La premier Meloni: "La verità sulla pandemia è diritto degli italiani"

 La presidente del Consiglio Meloni non ha esitato a rispondere a Conte attraverso i social. Il lavoro della commissione Covid "non è un processo a una persona, tutt'altro. E francamente non capisco perché l'ex premier Giuseppe Conte non si sia unito fin dall'inizio al coro di chi chiedeva risposte alle troppe domande rimaste senza risposta e abbia invece scelto di mettersi sulla difensiva o, come nelle sue ultime dichiarazioni, di 'buttarla in politica'. Non è un processo verso una persona, ma un dovere verso una nazione che ha pagato un prezzo altissimo.
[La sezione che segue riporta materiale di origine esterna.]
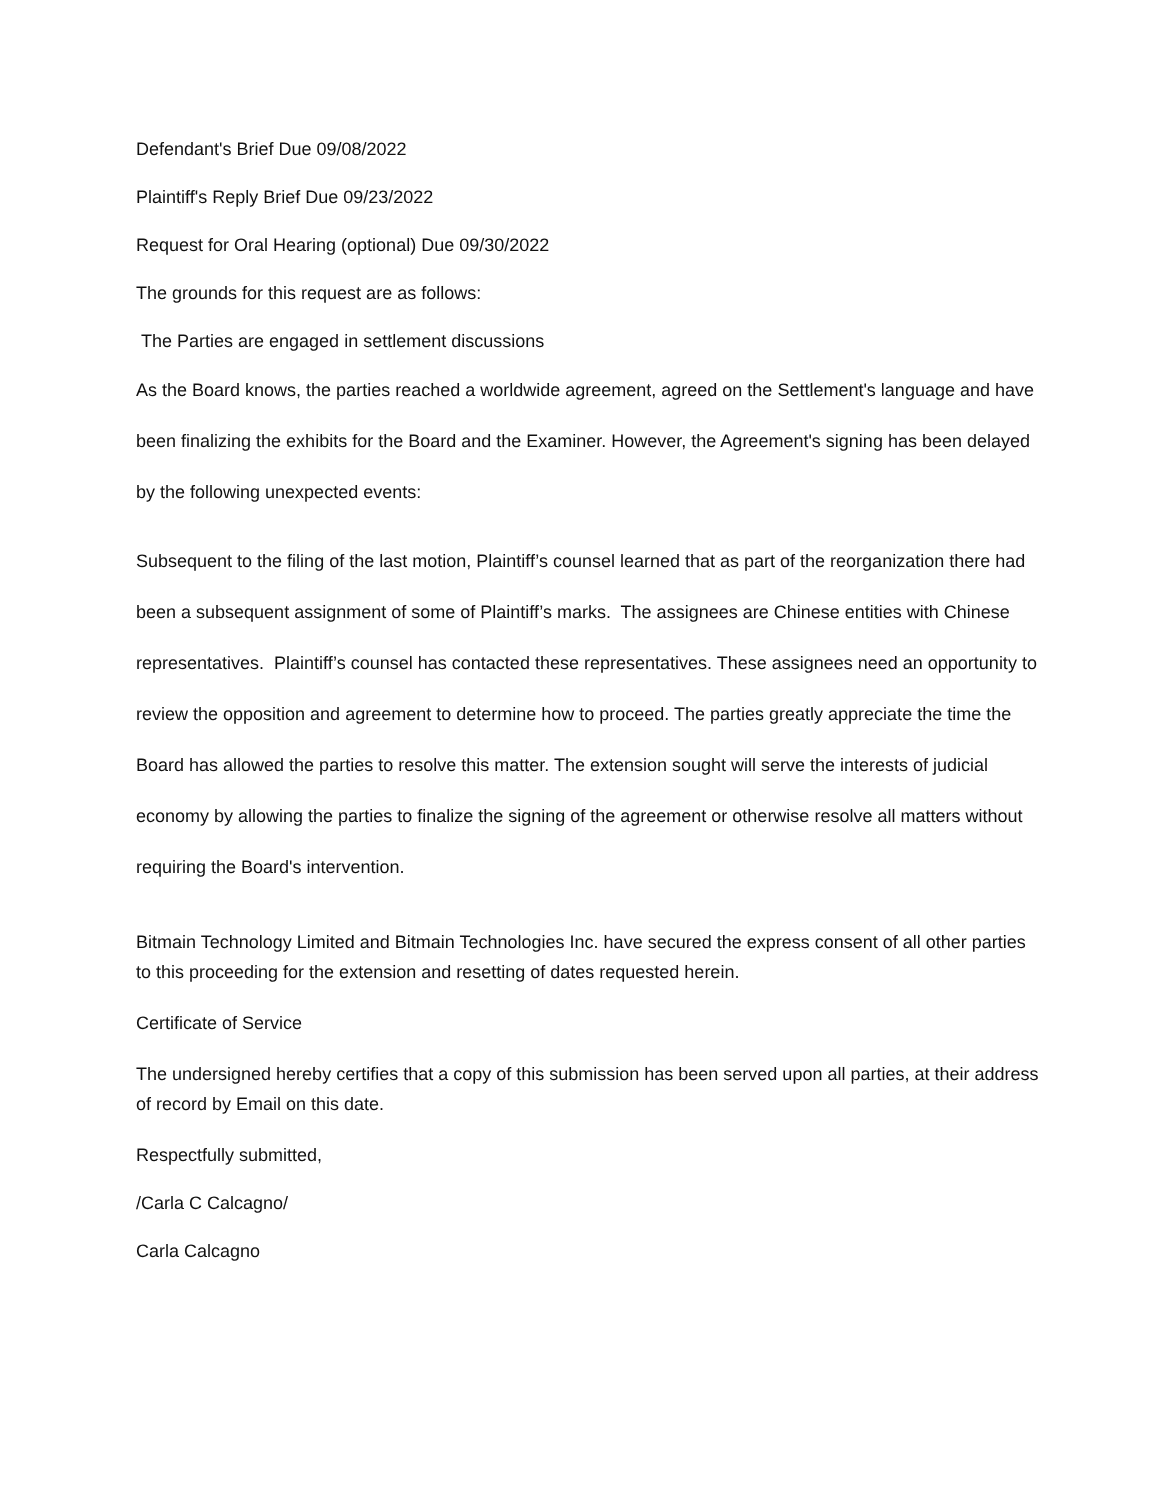Defendant's Brief Due 09/08/2022
Plaintiff's Reply Brief Due 09/23/2022
Request for Oral Hearing (optional) Due 09/30/2022
The grounds for this request are as follows:
The Parties are engaged in settlement discussions
As the Board knows, the parties reached a worldwide agreement, agreed on the Settlement's language and have been finalizing the exhibits for the Board and the Examiner. However, the Agreement's signing has been delayed by the following unexpected events:
Subsequent to the filing of the last motion, Plaintiff’s counsel learned that as part of the reorganization there had been a subsequent assignment of some of Plaintiff’s marks. The assignees are Chinese entities with Chinese representatives. Plaintiff’s counsel has contacted these representatives. These assignees need an opportunity to review the opposition and agreement to determine how to proceed. The parties greatly appreciate the time the Board has allowed the parties to resolve this matter. The extension sought will serve the interests of judicial economy by allowing the parties to finalize the signing of the agreement or otherwise resolve all matters without requiring the Board's intervention.
Bitmain Technology Limited and Bitmain Technologies Inc. have secured the express consent of all other parties to this proceeding for the extension and resetting of dates requested herein.
Certificate of Service
The undersigned hereby certifies that a copy of this submission has been served upon all parties, at their address of record by Email on this date.
Respectfully submitted,
/Carla C Calcagno/
Carla Calcagno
La verità sulla pandemia non è un attacco politico. È un diritto degli italiani", ha scritto la premier.

La controreplica

 Conte ha replicato immediatamente al post di Meloni: "Cara Giorgia, io ci sono sempre stato e sempre ci sarò in ogni sede e occasione in cui si possano dare delle risposte al Paese. C'ero anche oggi in commissione Covid - ha scritto sui social - Io oggi sono stato per ore a rendere conto e a rispondere. Tu li hai 5 minuti per rispondere all'Italia? A noi piace la verità, a voi evidentemente fa male".